The Live 2001 Las Vegas conference comes at a time when Ariba and its B2B rivals have suddenly found themselves in precarious business positions. Ariba is rounding off a quarter in which it lost $48.3m (£33.75m) from operations and a total of $1.84bn after special charges and writedowns, with revenue coming in well below expectations at $90.7m.
In addition, a precipitous drop in the price of Ariba's stock forced the company to scrap ambitious plans to acquire Agile Software and create a new suite of collaborative commerce tools. Ariba has now retrenched around its flagship business of delivering more efficient procurement tools to corporate users.
As a result, the theme of return on investment (ROI) has been hammered out continuously at this week's conference. Larry Mueller, who took over the CEO job at Ariba two days ago, said the company's ability to streamline and centralise corporate purchasing is "our greatest competitive advantage".
Loftier visions such as the development of a dynamically computerised supply chain are being put on hold, added Mueller, who was previously Ariba's president and chief operating officer. "It's back to basics for us," Mueller said. "We're not going into manufacturing collaboration. We're not going to be doing design collaboration anytime soon."
Hari Srinivasan, an analyst at Banc of America Securities in San Francisco, called the revamped strategy one that was born more of circumstance than design. "The reason they're saying that is they don't really have a [collaborative] solution at this time," he said. "Since the Agile deal fell through, collaborative commerce isn't something they can deliver."
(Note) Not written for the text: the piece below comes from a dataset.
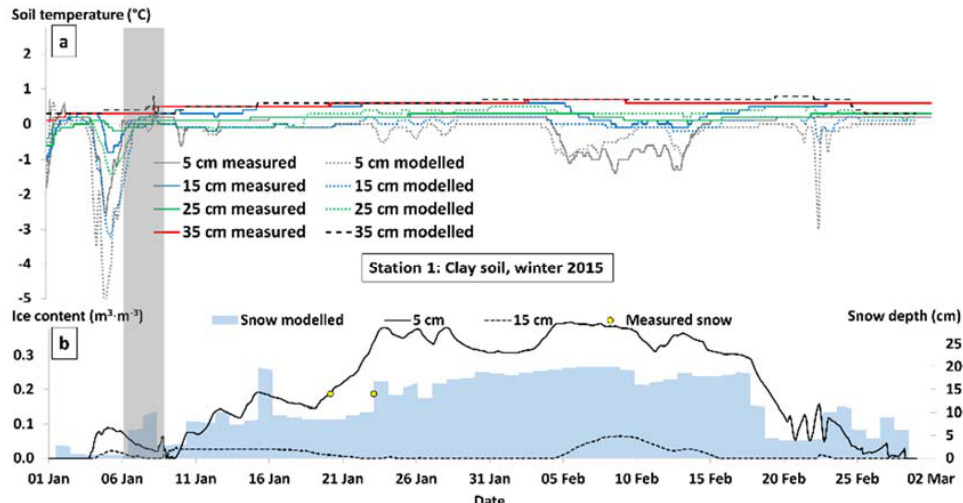
Figure 9. Diagram of ( a ) modelled and measured soil temperature at four depths (5, 15, 25 and 35 cm) in the clay soil (at Station 1) during winter 2015; diagram of ( b ) measured and modelled snow depths at Station 1 and modelled ice content at four depths in the clay soil (was zero at 25 and 35 cm). The duration of the rain event of interest is marked with a grey band.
But Ariba's new approach makes sense given the tight economy and the reluctance of users to take financial risks by making large investments in advanced business-to-business applications, said Bruce Richardson, an analyst at AMR Research. "These guys are smart by focusing on something simple," he said. "The key now will be delivering that [promised ROI] value."
Speaking at the conference, Cisco CIO Peter Solvik said early adoption of Ariba's software has helped the networking technology vendor avoid more than $100m in costs that it otherwise would have had to bear. The ROI that Cisco has gained from the software is "so high I don't even calculate it anymore", Solvik said.
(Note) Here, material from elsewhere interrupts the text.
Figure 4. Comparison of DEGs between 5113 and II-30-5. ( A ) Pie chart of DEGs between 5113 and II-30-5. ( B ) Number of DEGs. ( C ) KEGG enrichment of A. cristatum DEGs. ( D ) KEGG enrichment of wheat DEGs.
Other users also remain committed to Ariba's technology. For example, Masayoshi Son, president and CEO of Japan-based Softbank, promised that the 600-plus companies in which his company holds a majority stake will be required to make all of their indirect purchases -- from office supplies to computers -- through Ariba's software.
Mueller targeted better analysis, networking, integration and payment tools as areas in which Ariba will look to extend its business-to-business functionality. He added that the company also plans to focus heavily on five vertical markets; the automotive, consumer packaged goods, financial services, high technology and pharmaceutical industries.